Delusions of reality?

Post 36

paulh, vaccinated against the Omigod Variant

" a younger version of him is tricked into impregnating his wife."[Pierce]

I'm not contesting you that, except to the extent that time is not linear for the character. Young versions of the guy pop up long after his older self has died. The book probably doesn't give *all* the future and past journeys he's gone on, but it allows or the possibility that just *before* he was tricked into impregnating his wife, he took a trip way into the future, interacted with his future daughter, and was so impressed by how she turned out that he willingly changed his mind about becoming a father. It's also possible that he simply caved because it was destiny. The girl was going to be born anyway, there was nothing he could do to prevent this future, so he made the best of it.

I admit that I'm speculating here. You can do that with a book. smiley - smiley


Delusions of reality?

Post 37

Pierre de la Mer ~ sometimes slightly worried but never panicking ~

re 36:

Of course you can, paulh. In particular with this book. You might even say it is inevitable smiley - zen

smiley - pirate


Delusions of reality?

Post 38

Pierre de la Mer ~ sometimes slightly worried but never panicking ~

re 34 & 35

When I was 10 I had some horrible experiences with an ancient dentist with Parkinson's disease. I suspected his former job to be in Bergen-Belsen or Dachau or some such place smiley - groan

Okay I may be exaggerating a bit, but at least you now have an illustration of my ordeals.

But after having been very very sick with an infected jaw I realized I had to go see him - and keep doing so. Because the alternative would become so much worse. And little by little I got so used to it that it didn't bother me any more.
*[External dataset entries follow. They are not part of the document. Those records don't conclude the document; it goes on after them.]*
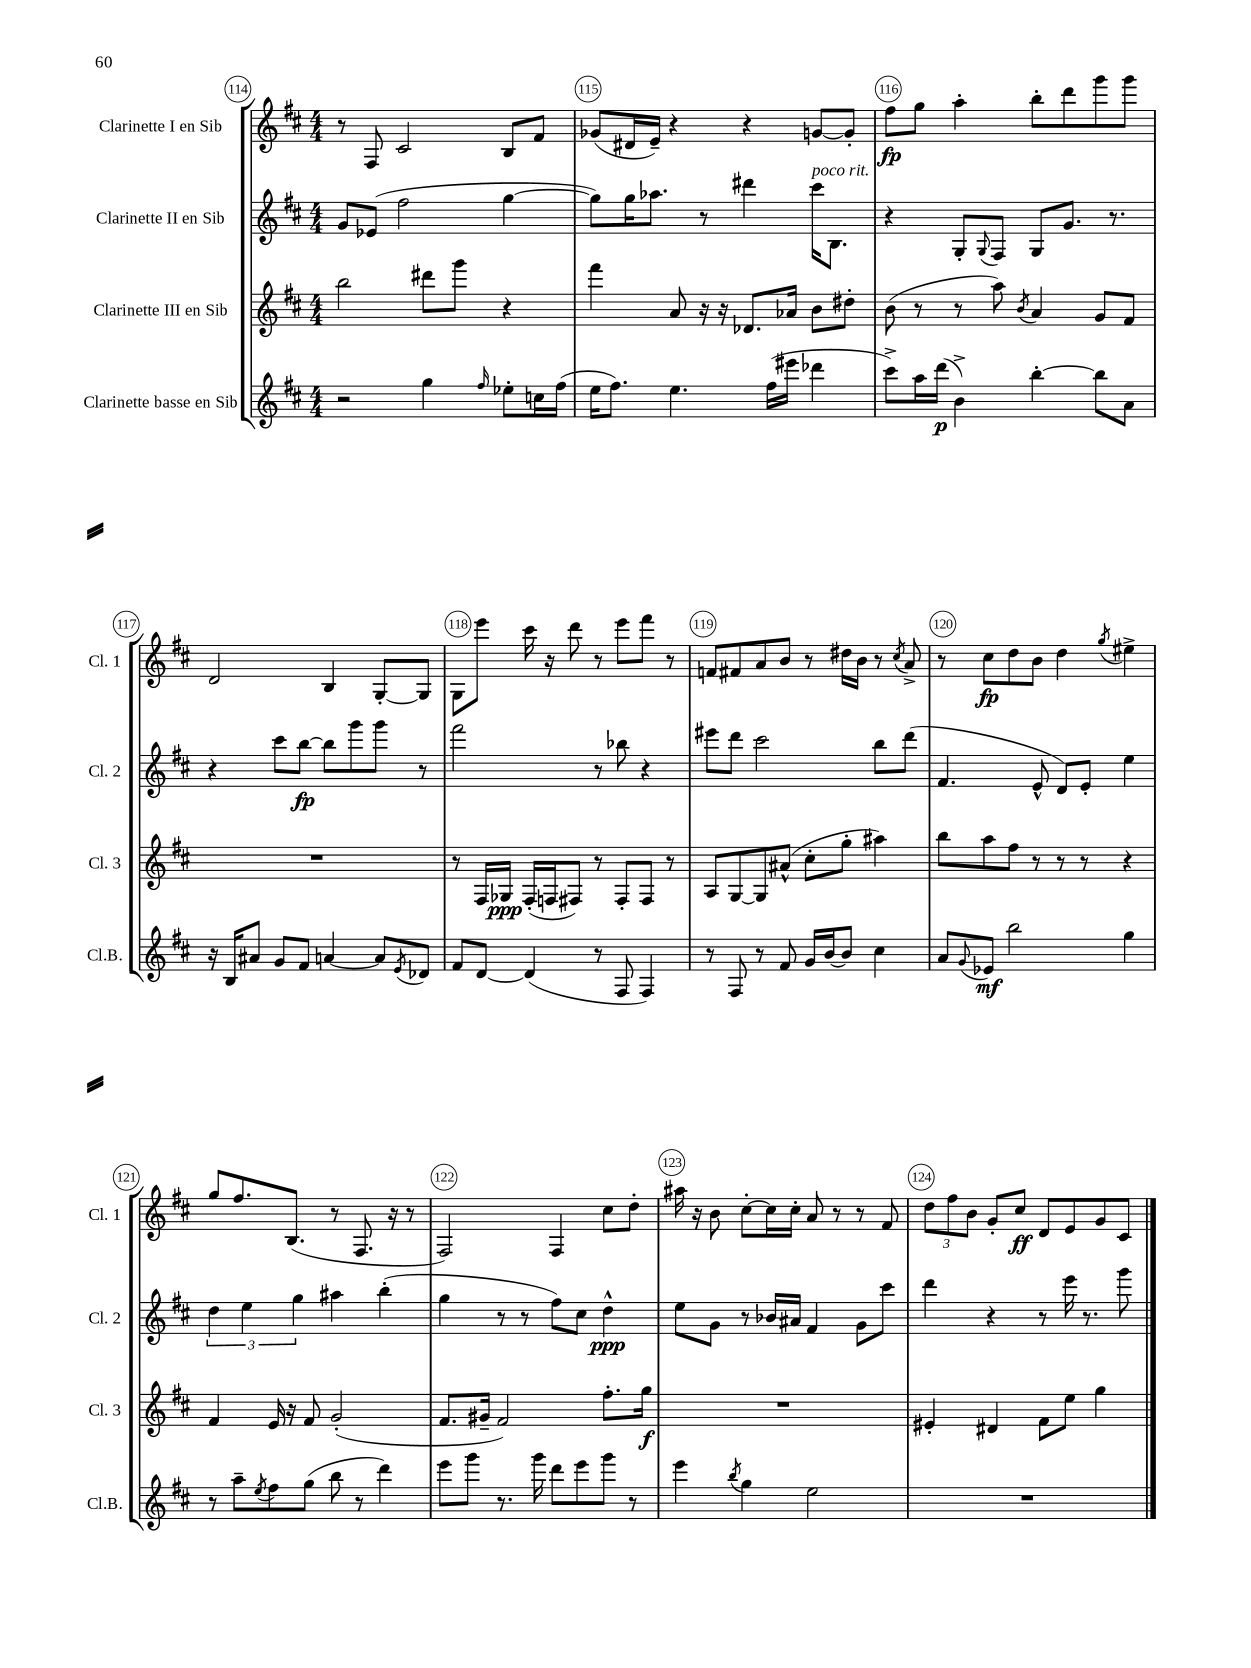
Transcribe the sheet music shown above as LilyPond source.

<<
\new StaffGroup <<
\new Staff = "s0" \with { instrumentName = "Clarinette I en Sib" shortInstrumentName = "Cl. 1" } {
    \clef treble \key d \major \numericTimeSignature \time 4/4
    r8 fis8 cis'2 b8 fis'8 |
    ges'8( dis'16 e'16--) r4 r4 g'8~ g'8-. |
    fis''8\fp g''8 a''4-. b''8-. d'''8 g'''8 g'''8 |
    d'2 b4 g8~-. g8 |
    g8 e'''8 cis'''16 r16 d'''8 r8 e'''8 fis'''8 r8 |
    f'8 fis'8 a'8 b'8 r8 dis''16 b'16 r8 \acciaccatura { cis''8 } a'8-> |
    r8 cis''8\fp d''8 b'8 d''4 \acciaccatura { g''8 } eis''4-> |
    g''8 fis''8. b8.( r8 fis8. r16 r8 |
    fis2) fis4 cis''8 d''8-. |
    ais''16 r16 b'8 cis''8~-. cis''16 cis''16-. a'8 r8 r8 fis'8 |
    \tuplet 3/2 { d''8 fis''8 b'8 } g'8-. cis''8\ff d'8 e'8 g'8 cis'8 \bar "|." |
}
\new Staff = "s1" \with { instrumentName = "Clarinette II en Sib" shortInstrumentName = "Cl. 2" } {
    \clef treble \key d \major \numericTimeSignature \time 4/4
    g'8 ees'8( fis''2 g''4~ |
    g''8) g''16 aes''8. r8 dis'''4 cis'''16^\markup { \italic "poco rit." } b8. |
    r4 g8-. \appoggiatura { g8 } fis8 g8 g'8. r8. |
    r4 cis'''8 b''8~\fp b''8 g'''8 g'''8 r8 |
    fis'''2 r8 bes''8 r4 |
    eis'''8 d'''8 cis'''2 b''8 d'''8( |
    fis'4. e'8-^ d'8) e'8-. e''4 |
    \tuplet 3/2 { d''4 e''4 g''4 } ais''4 b''4-.( |
    g''4 r8 r8 fis''8) cis''8 d''4-^\ppp |
    e''8 g'8 r8 bes'16 ais'16 fis'4 g'8 cis'''8 |
    d'''4 r4 r8 e'''16 r8. g'''8 \bar "|." |
}
\new Staff = "s2" \with { instrumentName = "Clarinette III en Sib" shortInstrumentName = "Cl. 3" } {
    \clef treble \key d \major \numericTimeSignature \time 4/4
    b''2 dis'''8 g'''8 r4 |
    fis'''4 a'8 r16 r16 des'8. aes'16 b'8 dis''8-. |
    b'8( r8 r8 a''8) \acciaccatura { b'8 } a'4 g'8 fis'8 |
    R1 |
    r8 fis16 ges16\ppp fis16-.( f16 fis8) r8 fis8-. fis8 r8 |
    a8 g8~ g8 ais'8-^( cis''8-. g''8-. ais''4) |
    b''8 a''8 fis''8 r8 r8 r8 r4 |
    fis'4 e'16 r16 fis'8 g'2-.( |
    fis'8. gis'16-- fis'2) fis''8.-. g''16\f |
    R1 |
    eis'4-. dis'4 fis'8 e''8 g''4 \bar "|." |
}
\new Staff = "s3" \with { instrumentName = "Clarinette basse en Sib" shortInstrumentName = "Cl.B." } {
    \clef treble \key d \major \numericTimeSignature \time 4/4
    r2 g''4 \grace { fis''16 } ees''8-. c''16 fis''16( |
    e''16 fis''8.) e''4. fis''16( eis'''16 des'''4 |
    cis'''8->) a''16 d'''16\p( b'4->) b''4~-. b''8 a'8 |
    r16 b16 ais'8 g'8 fis'8 a'4~ a'8 \acciaccatura { e'8 } des'8 |
    fis'8 d'8~ d'4( r8 fis8 fis4) |
    r8 fis8 r8 fis'8 g'16 b'16~ b'8 cis''4 |
    a'8 \appoggiatura { g'8 } ees'8\mf b''2 g''4 |
    r8 a''8-- \acciaccatura { e''8 } fis''8 g''8( b''8 r8 d'''4) |
    e'''8 g'''8 r8. g'''16 d'''8 e'''8 g'''8 r8 |
    e'''4 \acciaccatura { b''8 } g''4 e''2 |
    R1 \bar "|." |
}
>>
>>
\layout { \context { \Score currentBarNumber = #114 \override BarNumber.break-visibility = ##(#f #t #t) barNumberVisibility = #all-bar-numbers-visible \override BarNumber.stencil = #(make-stencil-circler 0.1 0.3 ly:text-interface::print) } }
(Of course it also helped that I began to see younger dentists with more modern equipment)

I have transferred these experiences to other challenges from the health service. You know how kids are when they need to have their blood tested? The fact is they actually hardly feel anything. I know I don't.

But it is not easy convincing a young kid of 2, 3 or 4 years smiley - erm

smiley - pirate


Delusions of reality?

Post 39

Cool Old Guy (ex-SockPuppet) Trying not to post for the next 200 days !

Cool old Guy smiley - cogs drilled by the same dentist
"Sounds like it is a matter of getting used to 'pain'; after you _know_ it, you can block/redirect it more easy.

A little synaesthesic (experiencing alternative perceptions eg tasting a colour) smiley - biggrin "


Delusions of reality?

Post 40

Sho - employed again!

ok just to be clear (thanks smiley - pirate for putting everyone right - I'm very famous around these parts and elsewhere on the internet for wanting to take both slapping hands to the wife for her totally selfish act)

The point is: they jump through time, to an unknown destination/time. Naked. And it is made very very very clear in the book that the reason he doesn't want a child is that he suffers a lot (read the book it is A LOT) of physical violence, endangering his life. he is repeatedly raped.

He categorically does not want that for any child of his.

What kind of mother wants that for her child - even if there are some upsides like meeting a younger version of your dead father? you could possibly meet a totally brutalised and evil psycopath older you who has had enough of the rapes and beatings. You just don't know.